Don't include pictures. Quote the lines below from the first through the line that contains "orm your old".

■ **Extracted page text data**
<<<<

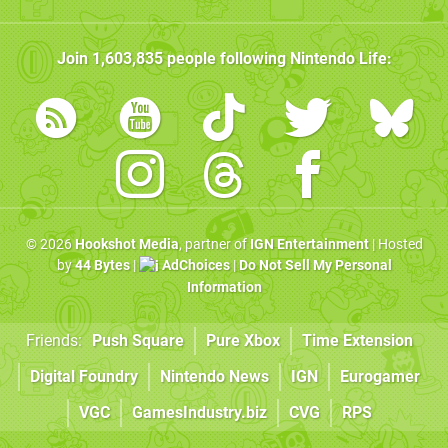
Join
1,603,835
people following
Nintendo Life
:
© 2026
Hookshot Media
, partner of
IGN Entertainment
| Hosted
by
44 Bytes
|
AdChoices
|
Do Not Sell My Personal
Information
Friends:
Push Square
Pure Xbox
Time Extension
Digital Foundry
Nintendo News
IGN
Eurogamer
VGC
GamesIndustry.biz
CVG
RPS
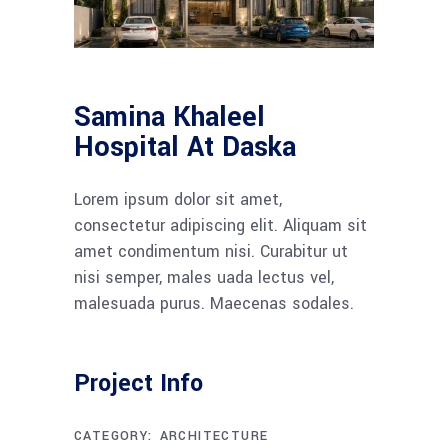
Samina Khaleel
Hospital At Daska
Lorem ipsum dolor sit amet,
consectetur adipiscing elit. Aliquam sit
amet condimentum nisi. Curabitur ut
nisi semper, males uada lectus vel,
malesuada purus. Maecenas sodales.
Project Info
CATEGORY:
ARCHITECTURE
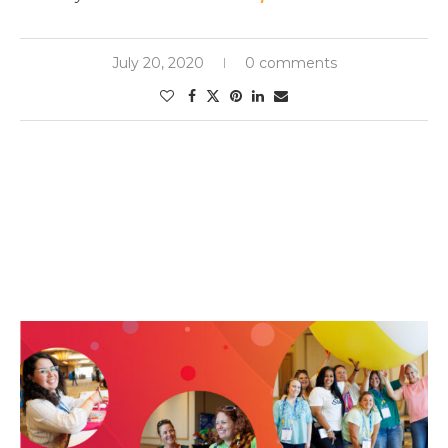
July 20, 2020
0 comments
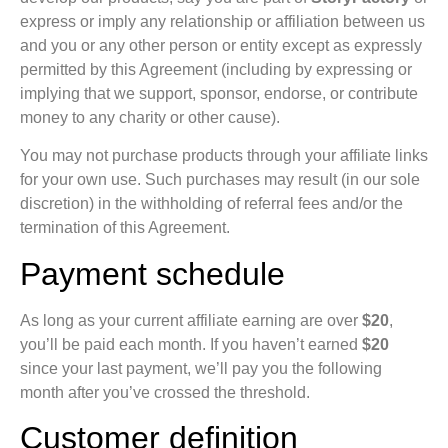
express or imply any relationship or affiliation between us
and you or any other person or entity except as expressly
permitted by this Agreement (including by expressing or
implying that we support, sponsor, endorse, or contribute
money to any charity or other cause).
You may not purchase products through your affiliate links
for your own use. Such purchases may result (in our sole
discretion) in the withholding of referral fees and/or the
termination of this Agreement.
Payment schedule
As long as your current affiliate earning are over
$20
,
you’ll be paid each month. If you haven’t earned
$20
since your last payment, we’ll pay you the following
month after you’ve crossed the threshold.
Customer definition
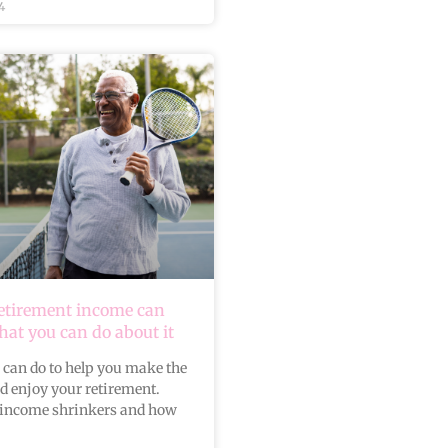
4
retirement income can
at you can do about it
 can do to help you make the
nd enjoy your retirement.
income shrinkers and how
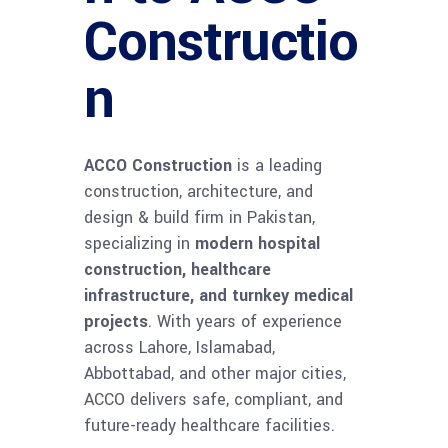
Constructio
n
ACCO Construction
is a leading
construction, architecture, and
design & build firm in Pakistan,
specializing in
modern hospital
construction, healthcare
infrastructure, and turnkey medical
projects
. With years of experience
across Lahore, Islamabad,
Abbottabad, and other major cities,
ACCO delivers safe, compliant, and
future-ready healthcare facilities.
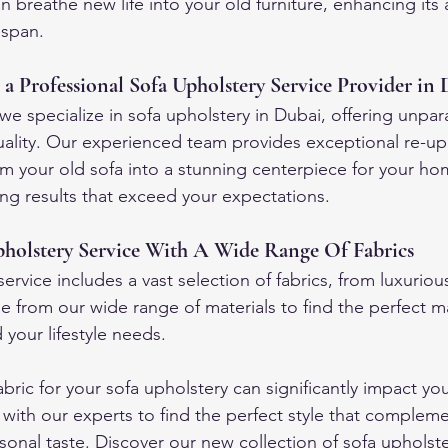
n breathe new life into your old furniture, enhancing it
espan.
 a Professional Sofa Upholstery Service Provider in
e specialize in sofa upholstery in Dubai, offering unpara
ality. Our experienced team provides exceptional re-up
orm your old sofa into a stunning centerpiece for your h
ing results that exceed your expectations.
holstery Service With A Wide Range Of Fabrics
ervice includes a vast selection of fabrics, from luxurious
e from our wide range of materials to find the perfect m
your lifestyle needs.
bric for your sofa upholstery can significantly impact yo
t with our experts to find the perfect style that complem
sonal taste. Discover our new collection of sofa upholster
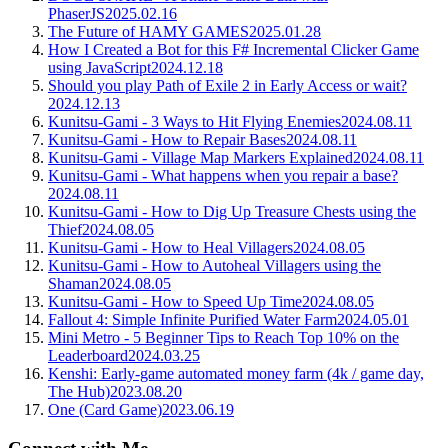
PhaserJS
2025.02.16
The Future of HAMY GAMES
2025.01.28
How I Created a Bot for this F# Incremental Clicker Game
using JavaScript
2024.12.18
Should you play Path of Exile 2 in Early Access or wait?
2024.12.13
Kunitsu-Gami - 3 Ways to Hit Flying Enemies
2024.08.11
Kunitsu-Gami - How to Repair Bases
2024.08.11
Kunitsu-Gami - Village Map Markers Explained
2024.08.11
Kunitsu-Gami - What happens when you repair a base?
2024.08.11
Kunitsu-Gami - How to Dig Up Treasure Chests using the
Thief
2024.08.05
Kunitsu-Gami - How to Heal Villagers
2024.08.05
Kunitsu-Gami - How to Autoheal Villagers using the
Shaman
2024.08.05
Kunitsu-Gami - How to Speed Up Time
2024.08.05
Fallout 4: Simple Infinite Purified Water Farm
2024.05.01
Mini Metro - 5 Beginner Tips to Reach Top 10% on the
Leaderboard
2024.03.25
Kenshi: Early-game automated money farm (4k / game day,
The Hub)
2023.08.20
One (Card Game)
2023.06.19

>>>>

■ **Result**
Join
1,603,835
people following
Nintendo Life
:
© 2026
Hookshot Media
, partner of
IGN Entertainment
| Hosted
by
44 Bytes
|
AdChoices
|
Do Not Sell My Personal
Information
Friends:
Push Square
Pure Xbox
Time Extension
Digital Foundry
Nintendo News
IGN
Eurogamer
VGC
GamesIndustry.biz
CVG
RPS
Samina Khaleel
Hospital At Daska
Lorem ipsum dolor sit amet,
consectetur adipiscing elit. Aliquam sit
amet condimentum nisi. Curabitur ut
nisi semper, males uada lectus vel,
malesuada purus. Maecenas sodales.
Project Info
CATEGORY:
ARCHITECTURE
July 20, 2020
0 comments
express or imply any relationship or affiliation between us
and you or any other person or entity except as expressly
permitted by this Agreement (including by expressing or
implying that we support, sponsor, endorse, or contribute
money to any charity or other cause).
You may not purchase products through your affiliate links
for your own use. Such purchases may result (in our sole
discretion) in the withholding of referral fees and/or the
termination of this Agreement.
Payment schedule
As long as your current affiliate earning are over
$20
,
you’ll be paid each month. If you haven’t earned
$20
since your last payment, we’ll pay you the following
month after you’ve crossed the threshold.
Customer definition
4
retirement income can
at you can do about it
 can do to help you make the
nd enjoy your retirement.
income shrinkers and how
Constructio
n
ACCO Construction
is a leading
construction, architecture, and
design & build firm in Pakistan,
specializing in
modern hospital
construction, healthcare
infrastructure, and turnkey medical
projects
. With years of experience
across Lahore, Islamabad,
Abbottabad, and other major cities,
ACCO delivers safe, compliant, and
future-ready healthcare facilities.
n breathe new life into your old furniture, enhancing it
espan.
 a Professional Sofa Upholstery Service Provider in
e specialize in sofa upholstery in Dubai, offering unpara
ality. Our experienced team provides exceptional re-up
orm your old sofa into a stunning centerpiece for your h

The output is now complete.